The primary evidence of a struggle was in the kitchen, where the table was broken and dishes lay shattered on the floor. Dried blood streaked across the floor and counters. He found a light switch and elbowed it on, adding a garish illumination to the mix, and then, seeing what he needed to see, backed out, nodding for Walker to take a look.
She stopped just before the chaos, and after a moment her eyes cut to his. He continued down the hall to the door that led to the warehouse and the restrooms, though he knew he’d find nothing out there. Whoever had done this had come for Logan, found him in the kitchen, taken him, and left.
The warehouse, double the width of the front office, was spaced with machines, tools, and storage. Bradford stood in the oversize area listening to the buzz of electricity that ran through unseen wires to powerful lights. In the silence, he holstered the weapon, then turned a slow circle and willed the facts to come to him.
The events of today were too connected to be coincidence, were too well informed to be new. There was a history that pulled everything together, something from their past, someone who would have known where to look and who to grab, and somehow all of this tied in to today. The events of Argentina tumbled inside his head.
He pushed past Walker, who guarded the egress.

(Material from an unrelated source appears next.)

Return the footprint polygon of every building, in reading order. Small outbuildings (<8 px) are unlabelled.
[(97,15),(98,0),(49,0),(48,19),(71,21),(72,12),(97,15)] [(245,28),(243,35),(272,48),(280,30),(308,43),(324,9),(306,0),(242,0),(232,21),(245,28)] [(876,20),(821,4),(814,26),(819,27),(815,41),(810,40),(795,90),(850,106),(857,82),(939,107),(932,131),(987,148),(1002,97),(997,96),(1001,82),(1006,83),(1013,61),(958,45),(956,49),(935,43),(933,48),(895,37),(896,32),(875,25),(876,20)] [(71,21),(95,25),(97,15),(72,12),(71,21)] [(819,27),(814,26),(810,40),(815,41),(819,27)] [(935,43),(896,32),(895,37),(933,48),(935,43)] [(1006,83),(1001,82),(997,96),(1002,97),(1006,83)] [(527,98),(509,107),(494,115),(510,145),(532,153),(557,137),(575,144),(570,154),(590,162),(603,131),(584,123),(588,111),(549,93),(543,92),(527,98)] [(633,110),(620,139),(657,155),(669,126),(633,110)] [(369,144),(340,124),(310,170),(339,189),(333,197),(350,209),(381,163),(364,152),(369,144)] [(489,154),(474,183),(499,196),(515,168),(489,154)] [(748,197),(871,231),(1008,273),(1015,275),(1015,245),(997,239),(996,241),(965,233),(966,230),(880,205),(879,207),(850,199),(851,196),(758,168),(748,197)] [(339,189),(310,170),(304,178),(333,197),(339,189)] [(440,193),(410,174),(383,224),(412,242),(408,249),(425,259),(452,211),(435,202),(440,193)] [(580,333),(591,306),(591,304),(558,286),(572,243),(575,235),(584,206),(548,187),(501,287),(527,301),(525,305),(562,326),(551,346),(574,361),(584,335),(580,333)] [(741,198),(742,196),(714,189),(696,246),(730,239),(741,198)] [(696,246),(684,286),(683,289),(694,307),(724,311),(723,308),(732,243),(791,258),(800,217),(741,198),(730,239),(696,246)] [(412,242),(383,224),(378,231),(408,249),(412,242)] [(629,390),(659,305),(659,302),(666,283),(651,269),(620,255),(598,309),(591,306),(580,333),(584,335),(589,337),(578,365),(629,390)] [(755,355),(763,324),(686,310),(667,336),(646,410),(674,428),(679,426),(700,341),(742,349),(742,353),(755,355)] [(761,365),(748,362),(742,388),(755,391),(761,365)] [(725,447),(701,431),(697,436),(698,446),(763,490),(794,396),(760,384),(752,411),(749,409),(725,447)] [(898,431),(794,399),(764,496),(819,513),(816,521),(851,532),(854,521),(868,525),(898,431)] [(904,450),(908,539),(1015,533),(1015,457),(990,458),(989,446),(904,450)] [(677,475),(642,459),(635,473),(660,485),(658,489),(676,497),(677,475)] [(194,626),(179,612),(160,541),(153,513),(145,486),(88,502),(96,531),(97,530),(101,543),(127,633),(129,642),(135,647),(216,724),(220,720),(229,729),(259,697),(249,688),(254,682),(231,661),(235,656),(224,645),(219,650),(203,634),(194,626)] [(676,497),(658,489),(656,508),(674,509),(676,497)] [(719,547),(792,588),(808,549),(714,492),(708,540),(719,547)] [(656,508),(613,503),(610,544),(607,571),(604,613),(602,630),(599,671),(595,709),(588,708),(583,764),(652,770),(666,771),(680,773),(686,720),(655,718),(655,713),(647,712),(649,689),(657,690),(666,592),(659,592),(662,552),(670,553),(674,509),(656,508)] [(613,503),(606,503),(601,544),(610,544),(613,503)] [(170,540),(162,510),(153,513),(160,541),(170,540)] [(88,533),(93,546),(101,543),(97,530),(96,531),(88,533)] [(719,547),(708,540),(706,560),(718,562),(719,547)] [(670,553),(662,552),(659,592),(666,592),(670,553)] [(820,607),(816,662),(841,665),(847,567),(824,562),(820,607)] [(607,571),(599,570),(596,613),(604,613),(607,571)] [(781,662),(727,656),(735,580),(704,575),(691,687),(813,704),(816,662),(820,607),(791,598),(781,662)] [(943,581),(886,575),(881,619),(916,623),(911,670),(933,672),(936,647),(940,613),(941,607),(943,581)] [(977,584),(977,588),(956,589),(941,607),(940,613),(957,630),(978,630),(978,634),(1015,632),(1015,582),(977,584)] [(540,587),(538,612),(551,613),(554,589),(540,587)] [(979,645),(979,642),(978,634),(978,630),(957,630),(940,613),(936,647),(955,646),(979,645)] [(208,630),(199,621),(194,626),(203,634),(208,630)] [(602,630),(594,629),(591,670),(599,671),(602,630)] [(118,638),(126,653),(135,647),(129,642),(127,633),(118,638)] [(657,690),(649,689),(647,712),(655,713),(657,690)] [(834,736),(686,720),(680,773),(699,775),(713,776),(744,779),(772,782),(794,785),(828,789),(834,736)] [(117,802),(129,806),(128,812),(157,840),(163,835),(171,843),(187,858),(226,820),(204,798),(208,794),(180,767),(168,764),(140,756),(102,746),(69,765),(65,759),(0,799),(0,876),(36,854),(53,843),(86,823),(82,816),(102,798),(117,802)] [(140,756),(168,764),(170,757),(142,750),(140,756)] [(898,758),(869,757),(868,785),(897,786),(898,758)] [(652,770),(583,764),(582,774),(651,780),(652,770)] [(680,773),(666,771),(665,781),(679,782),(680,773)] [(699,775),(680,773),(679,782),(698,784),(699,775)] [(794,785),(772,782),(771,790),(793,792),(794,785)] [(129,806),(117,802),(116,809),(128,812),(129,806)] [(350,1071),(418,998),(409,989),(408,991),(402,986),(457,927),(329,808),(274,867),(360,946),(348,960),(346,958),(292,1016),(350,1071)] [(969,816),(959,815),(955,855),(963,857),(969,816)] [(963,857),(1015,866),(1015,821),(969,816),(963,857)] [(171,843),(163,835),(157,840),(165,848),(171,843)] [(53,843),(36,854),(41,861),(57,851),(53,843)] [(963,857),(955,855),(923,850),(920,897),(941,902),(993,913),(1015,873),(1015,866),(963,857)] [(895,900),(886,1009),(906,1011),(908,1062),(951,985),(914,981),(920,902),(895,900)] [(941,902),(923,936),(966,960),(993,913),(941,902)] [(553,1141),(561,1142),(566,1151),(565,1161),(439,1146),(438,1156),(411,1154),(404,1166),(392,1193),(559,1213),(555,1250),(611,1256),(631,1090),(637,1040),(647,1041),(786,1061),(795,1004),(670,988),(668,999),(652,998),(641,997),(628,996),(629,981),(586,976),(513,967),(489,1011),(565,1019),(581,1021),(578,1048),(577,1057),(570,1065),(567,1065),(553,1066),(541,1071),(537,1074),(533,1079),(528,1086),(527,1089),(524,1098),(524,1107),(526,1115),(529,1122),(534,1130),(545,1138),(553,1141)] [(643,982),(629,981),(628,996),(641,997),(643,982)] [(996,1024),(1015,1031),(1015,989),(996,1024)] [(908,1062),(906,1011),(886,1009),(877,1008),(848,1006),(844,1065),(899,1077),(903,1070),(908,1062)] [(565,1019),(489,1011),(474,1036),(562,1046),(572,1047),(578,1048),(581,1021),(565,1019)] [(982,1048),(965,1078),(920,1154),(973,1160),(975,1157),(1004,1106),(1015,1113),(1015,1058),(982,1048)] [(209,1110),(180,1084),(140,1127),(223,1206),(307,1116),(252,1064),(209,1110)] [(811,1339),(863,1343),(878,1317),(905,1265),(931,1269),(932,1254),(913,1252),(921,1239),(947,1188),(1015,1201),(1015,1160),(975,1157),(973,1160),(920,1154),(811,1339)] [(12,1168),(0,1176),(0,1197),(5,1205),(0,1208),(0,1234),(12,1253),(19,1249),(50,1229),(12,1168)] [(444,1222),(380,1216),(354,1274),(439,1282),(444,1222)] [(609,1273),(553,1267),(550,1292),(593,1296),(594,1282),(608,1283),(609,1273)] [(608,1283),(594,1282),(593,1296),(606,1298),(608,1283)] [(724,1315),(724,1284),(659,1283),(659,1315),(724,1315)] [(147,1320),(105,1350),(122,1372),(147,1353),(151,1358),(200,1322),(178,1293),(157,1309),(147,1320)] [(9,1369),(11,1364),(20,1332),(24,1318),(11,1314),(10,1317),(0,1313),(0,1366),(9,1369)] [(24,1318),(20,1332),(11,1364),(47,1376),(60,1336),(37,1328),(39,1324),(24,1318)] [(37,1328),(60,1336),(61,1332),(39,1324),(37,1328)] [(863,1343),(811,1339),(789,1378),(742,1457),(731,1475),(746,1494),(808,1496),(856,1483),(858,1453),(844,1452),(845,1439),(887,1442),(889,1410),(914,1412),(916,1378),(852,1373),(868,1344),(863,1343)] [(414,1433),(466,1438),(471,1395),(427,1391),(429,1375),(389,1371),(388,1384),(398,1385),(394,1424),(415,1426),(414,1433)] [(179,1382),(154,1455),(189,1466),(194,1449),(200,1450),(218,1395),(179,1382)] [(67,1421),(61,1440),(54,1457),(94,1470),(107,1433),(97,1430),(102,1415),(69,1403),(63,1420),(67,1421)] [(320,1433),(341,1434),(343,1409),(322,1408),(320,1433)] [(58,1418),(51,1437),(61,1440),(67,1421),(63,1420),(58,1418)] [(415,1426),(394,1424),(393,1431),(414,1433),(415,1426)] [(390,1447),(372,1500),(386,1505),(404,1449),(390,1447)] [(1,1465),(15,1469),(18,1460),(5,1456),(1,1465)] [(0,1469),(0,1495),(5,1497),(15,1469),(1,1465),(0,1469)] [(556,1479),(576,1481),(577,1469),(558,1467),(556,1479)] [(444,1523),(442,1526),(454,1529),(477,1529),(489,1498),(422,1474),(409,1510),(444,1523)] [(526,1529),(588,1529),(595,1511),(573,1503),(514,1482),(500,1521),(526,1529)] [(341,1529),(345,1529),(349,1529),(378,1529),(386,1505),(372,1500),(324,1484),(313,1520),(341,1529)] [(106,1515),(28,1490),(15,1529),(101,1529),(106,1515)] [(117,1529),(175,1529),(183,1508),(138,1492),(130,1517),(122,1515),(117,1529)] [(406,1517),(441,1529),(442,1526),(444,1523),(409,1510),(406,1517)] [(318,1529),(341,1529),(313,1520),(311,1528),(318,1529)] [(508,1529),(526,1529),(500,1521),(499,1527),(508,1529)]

In Logan’s bedroom, he dug through dressers and drawers, scanned the walls and surfaces, added almost as much to the mess as those who’d come before him, searching for photographs, artwork, personal touches, anything that would lead from Logan to Hannah, Logan’s daughter, who’d been the catalyst for Munroe’s infiltration in Buenos Aires.
He found nothing. Like Munroe, Logan was careful not to leave anything that traced back to the ones he loved, and this one relief was drowned out by several more destructive possibilities. Bradford paused, then looked up to find Walker studying him. He straightened, ignoring what she left unsaid. No matter how it might appear to her, his weren’t the actions of a man who’d witnessed the abduction of his girlfriend. Walker didn’t know Munroe’s history, didn’t understand how Logan factored into the equation, and without having seen it, lived through it—survived it—she could never understand the place from which his fear was born.